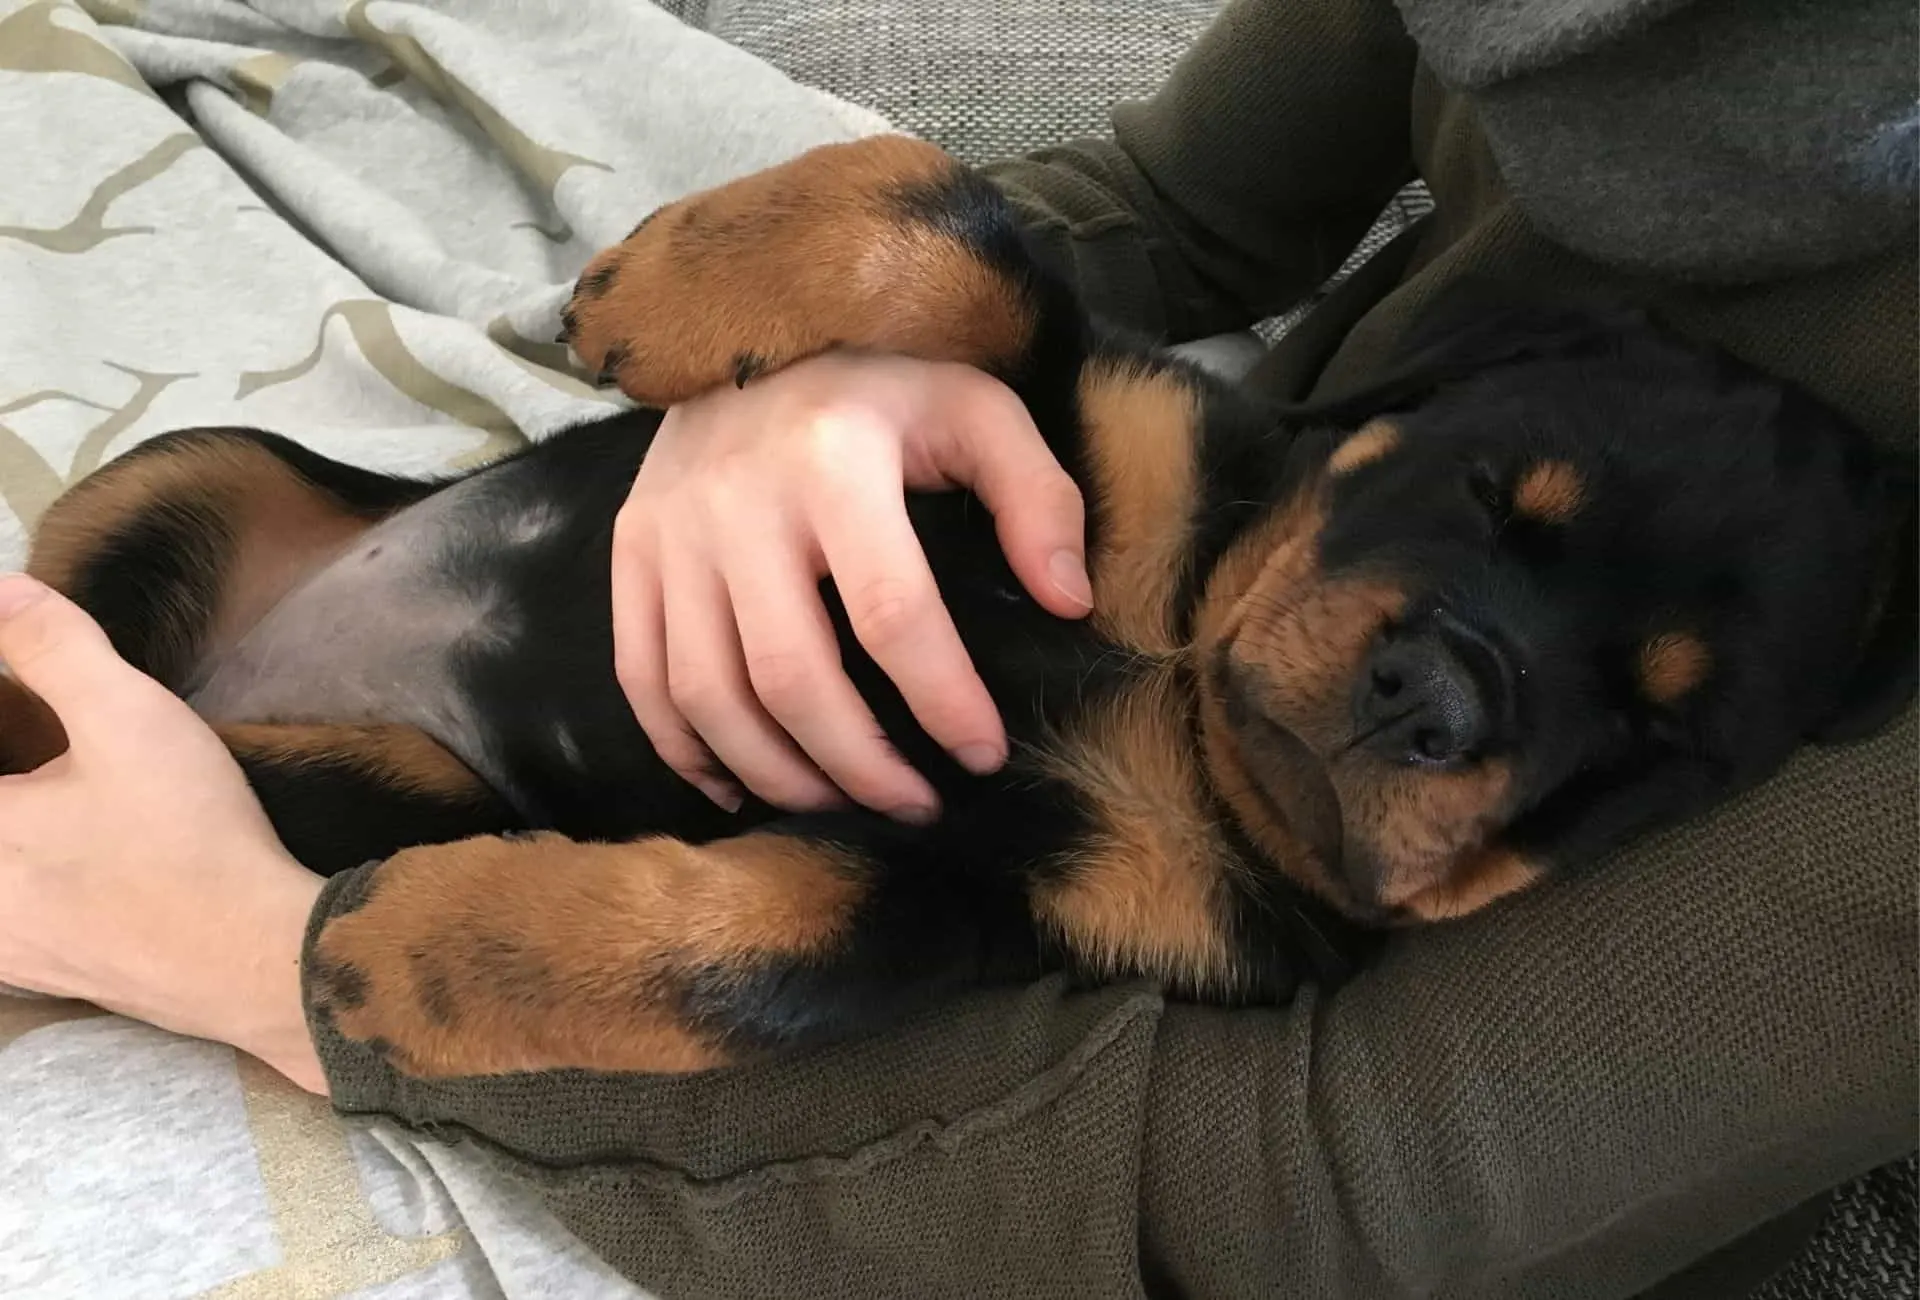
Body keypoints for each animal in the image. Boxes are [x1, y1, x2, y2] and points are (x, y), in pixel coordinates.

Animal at [7, 137, 1912, 1083]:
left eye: (1660, 737)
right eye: (1486, 489)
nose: (1437, 698)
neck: (1171, 677)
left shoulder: (981, 914)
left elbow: (758, 972)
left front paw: (406, 962)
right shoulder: (1080, 423)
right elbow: (962, 234)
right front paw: (665, 280)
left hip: (355, 765)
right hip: (183, 480)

+++

> [TASK INSTRUCTIONS]: Lines containing the string "right" are the ones to copy from the entries above.

> [TASK ANSWER]:
right eye: (1486, 489)
right shoulder: (1080, 423)
right elbow: (962, 234)
right front paw: (665, 280)
right hip: (183, 480)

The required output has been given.